Genetic parameters for daily somatic cell counts (SCC) of the first three parities were estimated for Australian Dairy Cattle. Most of the data analyses were carried out with a sire random regression model. The estimates were compared with those from conventional ten-trait analyses and animal models. In the first-parity estimates of heritabilities (h2) were low (0.04 to 0.05) at the beginning of the lactation and higher (0.11 to 0.13) at the end. The average h2 estimated from random regression sire model, random regression animal model and conventional multitrait sire model were 0.09, 0.09, and 0.08, respectively, in the first lactation. The average h2 were 0.09 and 0.11 in the second and third parities, respectively. Genetic correlations between daily log(e) SCC within parity were high for adjacent tests (nearly 1) and low (as low as 0.30) between the beginning and the end of the lactation. Generally, the genetic correlations between parities depend on how far apart they are and on whether they are on the same day in any two parities.
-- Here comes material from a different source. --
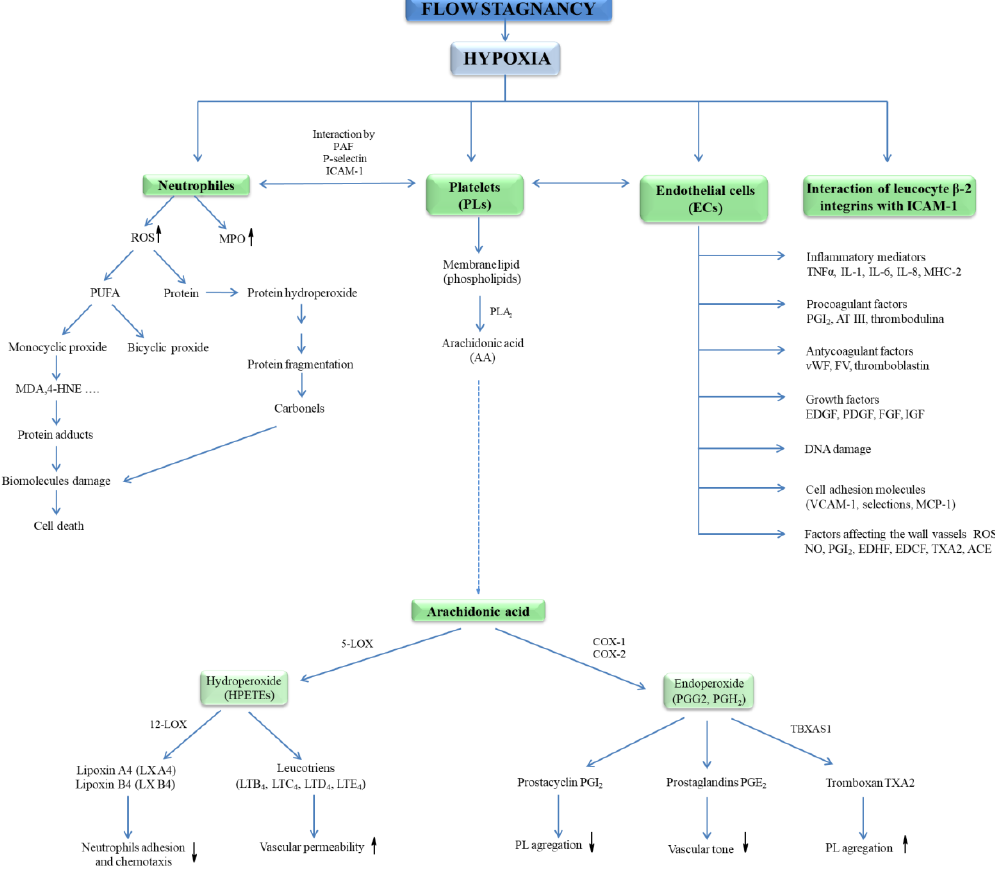
Figure 2. Neutrophils, platelets, and endothelial cells interactions in hypoxia lead to blood cell response. Activation of neutrophils causes a respiratory burst and an increase in myeloperoxidase (MPO) activity. Release of ROS initiates the oxidation of proteins, lipids, and DNA. In contrast, activation of ECs leads to the secretion of procoagulant factors (PGI, AT III, thrombomodulin), growth factors (EDGF, FGF, IGF, PDGF), inflammatory mediators (IL-1, IL-6, IL-8, TNF- α , MHCII), factors regulating vascular wall tension (ROS, NO • , PGI2, EDHF, ACE, TXA2, EDCF) as well as release of anticoagulant agents (vWF, FV, thromboplastin), endothelial cell-adhesion molecules (VCAM-1, selectins, MCP-1). In turn, activation of blood platelets leads to the release of PGG2, PGH2, TXA2. Abbreviation: angiotensin-converting enzyme (ACE), antithrombin III – (AT III), deoxyribonucleic acid (DNA), endothelial cells (ECs), endothelium-derived contracting factor (EDCF), endothelium-derived growth factor (EDGF), endothelium-derived hyperpolarizing factor (EDHF), fibroblast growth factor (FGF), insulin-like growth factor (IGF), interleukin (IL), monocyte chemoattractant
Across parities, on average, genetic correlations between parities 1 and 3 were the lowest and those between 1 and 2 intermediate, while those between 2 and 3 were the highest. The estimated environmental correlations were lower than the genetic correlations, but the trends were generally similar. Differences in genetic parameter estimates due to model were small, except for some genetic correlations. The high residual error variances, the low h2, and the inconsistency in genetic correlations that were observed particularly at the beginning of the first lactation suggest that log(e) SCC early in the first lactation may be related to a spike in SCC as result of infection and (or) onset of lactation while SCC later in lactation represents a sustained response to infection. Accounting for the variation in heritabilities and correlations should improve the accuracy of genetic evaluations for SCC based on test day records.